**Selected passage:**
Democracy and Faith
THIS BOOK TOOK off from some lines of William Carlos Williams's: The new is in despised poems, he said, and men die every day for lack of what is found there. What is found there that prevents death, or death-in-life, is meaning—more precisely, meaning that can do something like what religious conviction can.
"The future of poetry is immense," Matthew Arnold wrote, "because in poetry, where it is worthy of its high destinies, our race, as time goes on, will find an ever surer and surer stay. There is not a creed which is not shaken, not an accredited dogma which is not shown to be questionable, not a received tradition which does not threaten to dissolve. Our religion has materialized itself in the fact, in the supposed fact; it has attached its emotion to the fact, and now the fact is failing it. But for poetry the idea is everything. . . ."

**Data segment:**
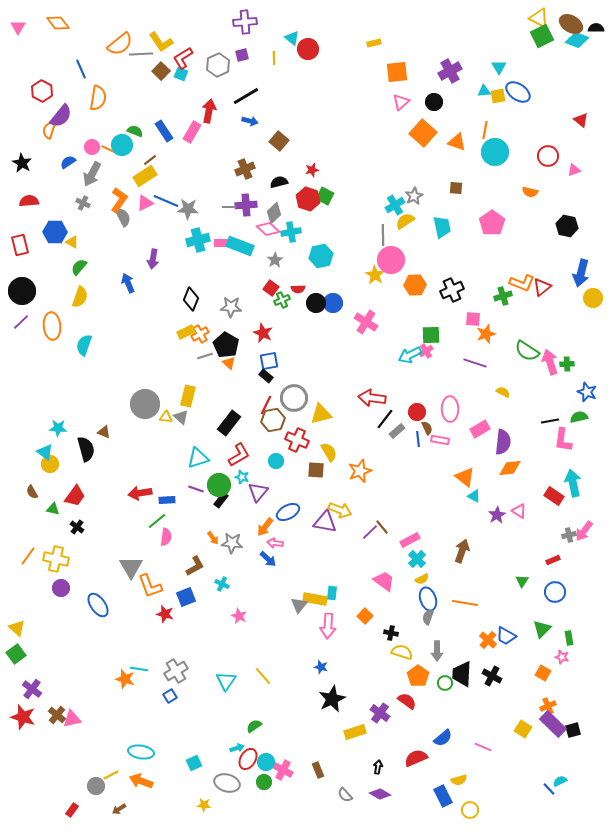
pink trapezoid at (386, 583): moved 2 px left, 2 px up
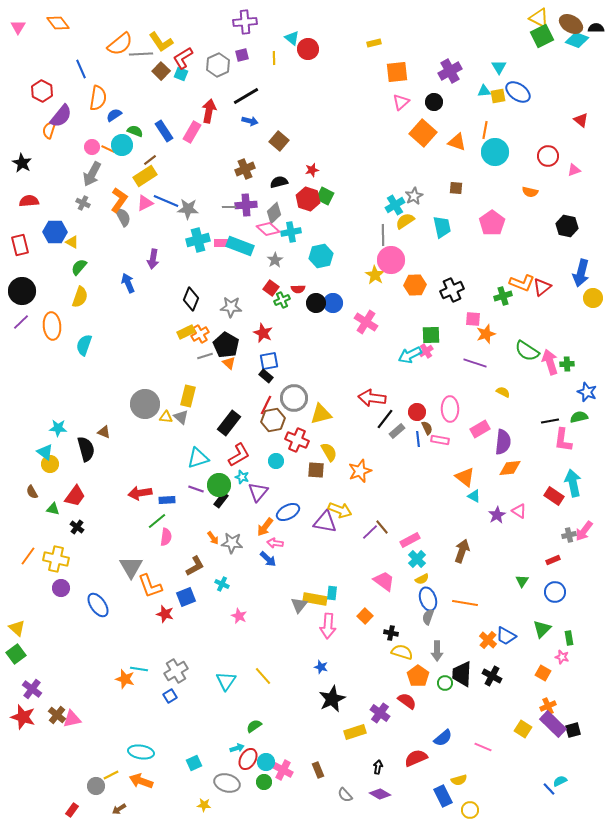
blue semicircle at (68, 162): moved 46 px right, 47 px up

**Written request:** In the passage titled "Democracy and Faith," whose lines did the book take off from?

**Solution to this problem:** William Carlos Williams's